I came home from that trip feeling restless.

Unpacking our bags, talking through everything we’d seen — it just hit me.

I couldn’t give this up.


The Part Where I Do Something About It

Which brings us here.

I applied to the JET Program — which I talked about a bit in my first post — because it felt like the most direct path from where I am to where I want to be.

I made it through the application. I survived the interview. I am now firmly in the waiting stage, refreshing my email every four minutes like a completely normal and chill person.

If JET says yes, I’m packing my life into suitcases and going.

If life takes a different turn, I’ll be starting a PhD in Comparative Literature and Cultural Studies, researching how the Japanese language shapes identity and expression in popular culture — which is really just a fancy way of saying the InuYasha spiral never fully stopped and I decided to write a dissertation about it.


So… What Now?

Either way, I’ll be here — writing about all of it, one post at a time, from one Arkansas girl who heard a theme song in the middle of the night and never quite recovered.

If you’re on your own version of a language spiral — or just curious where this one goes — stick around. I have a feeling this is only the beginning.
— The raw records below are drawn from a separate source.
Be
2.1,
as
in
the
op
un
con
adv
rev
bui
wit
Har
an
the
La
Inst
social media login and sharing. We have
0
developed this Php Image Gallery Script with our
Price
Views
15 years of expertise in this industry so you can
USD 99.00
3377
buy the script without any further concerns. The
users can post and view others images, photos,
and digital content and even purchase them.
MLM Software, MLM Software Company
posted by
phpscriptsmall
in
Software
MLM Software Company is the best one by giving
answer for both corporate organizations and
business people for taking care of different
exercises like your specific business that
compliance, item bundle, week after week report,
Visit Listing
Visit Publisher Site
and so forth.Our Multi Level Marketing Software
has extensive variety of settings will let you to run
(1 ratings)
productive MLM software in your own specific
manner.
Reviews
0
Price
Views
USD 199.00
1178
Welcome to Lost in Translation. I’m really glad you’re here. 🌸

Katherine, somewhere in Arkansas, waiting on an email

Now We Wait: Life in JET Purgatory

If you’ve landed here, there’s a good chance you’re in the same boat I am — application submitted, interview done, and now absolutely nothing to do but wait.

Welcome to JET Purgatory.

For those who aren’t familiar, the JET Program (Japan Exchange and Teaching Programme) is a Japanese government-run program that brings people from around the world to Japan to work as Assistant Language Teachers, or ALTs, in Japanese schools. The application process is no joke — a detailed written application, letters of recommendation, a statement of purpose, and then an in-person interview. It’s a lot. And after all of that, they basically say “great, we’ll let you know” and send you on your way.

So here I am. Waiting.


What the waiting actually feels like

I won’t pretend I’m handling it gracefully. I’ve refreshed my email approximately 4,000 times. I’ve Googled “JET Program results 2026” more than I’d like to admit. I’ve had at least three conversations with myself that started with “okay but what if I don’t get in” and ended nowhere productive.

If you’re doing the same thing right now, hi. I see you. Let’s be anxious together.
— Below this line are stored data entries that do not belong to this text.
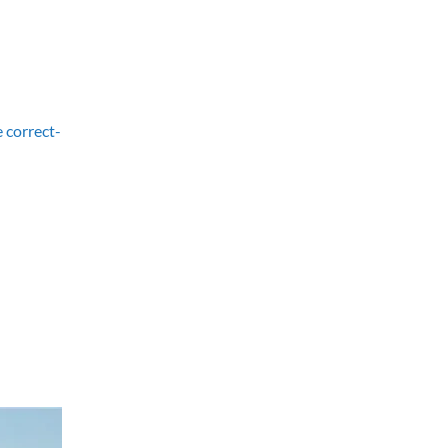
e correct-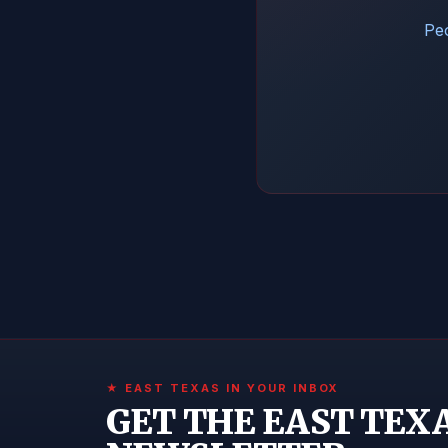
Peo
★ EAST TEXAS IN YOUR INBOX
GET THE EAST TEX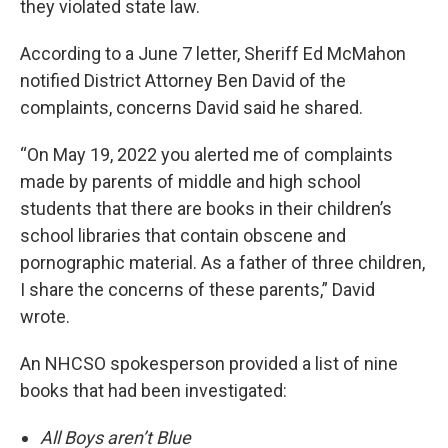
they violated state law.
According to a June 7 letter, Sheriff Ed McMahon
notified District Attorney Ben David of the
complaints, concerns David said he shared.
“On May 19, 2022 you alerted me of complaints
made by parents of middle and high school
students that there are books in their children’s
school libraries that contain obscene and
pornographic material. As a father of three children,
I share the concerns of these parents,” David
wrote.
An NHCSO spokesperson provided a list of nine
books that had been investigated:
All Boys aren’t Blue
The interview itself felt — I think? — okay. But that’s the thing about JET interviews. You walk out either feeling like you absolutely nailed it or completely second-guessing every answer you gave. Sometimes both, on the same walk to your car.


What I’m doing while I wait

Sitting still isn’t really an option for me, so I’ve been trying to channel the nervous energy somewhere useful.
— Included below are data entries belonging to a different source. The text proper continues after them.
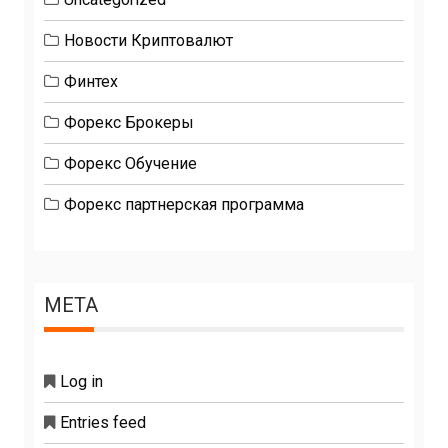
Новости Криптовалют
Финтех
Форекс Брокеры
Форекс Обучение
Форекс партнерская программа
META
Log in
Entries feed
First, I started this blog. If I’m going to obsessively think about Japan anyway, I might as well write about it. Lost in Translation is going to be my space to document all of it — the application, the (hopefully!) acceptance, the preparation, the arrival, the teaching, the language learning, the culture shock, all of it. Whether I end up in a big city or a tiny rural town, I want to write it down.

Second, I started — okay, re-started — learning Japanese. My current level is best described as enthusiastic but lost. I can say arigatou gozaimasu and order ramen. That’s about it. I’ve got a long way to go, and I’m kind of excited about that.

Third, I’ve been reading everything I can find about life as an ALT — blogs, Reddit threads, YouTube videos. If you have recommendations, drop them in the comments. I’m collecting them all.


What happens next

JET Program results are typically announced in the spring. When that email comes — whatever it says — I’ll be writing about it here. If it’s a yes, we celebrate and then immediately panic about moving to Japan. If it’s a no or an alternate, I’ll write about that too, honestly.

For now though? We wait.

If you’re also waiting on JET results, leave a comment below. It helps to know there are other people hitting refresh on their inboxes at 2am. And if you’ve already been through this — what did you do to survive the wait? I need tips.

Fingers crossed. 🤞


— Katherine, somewhere in Arkansas, waiting on an email.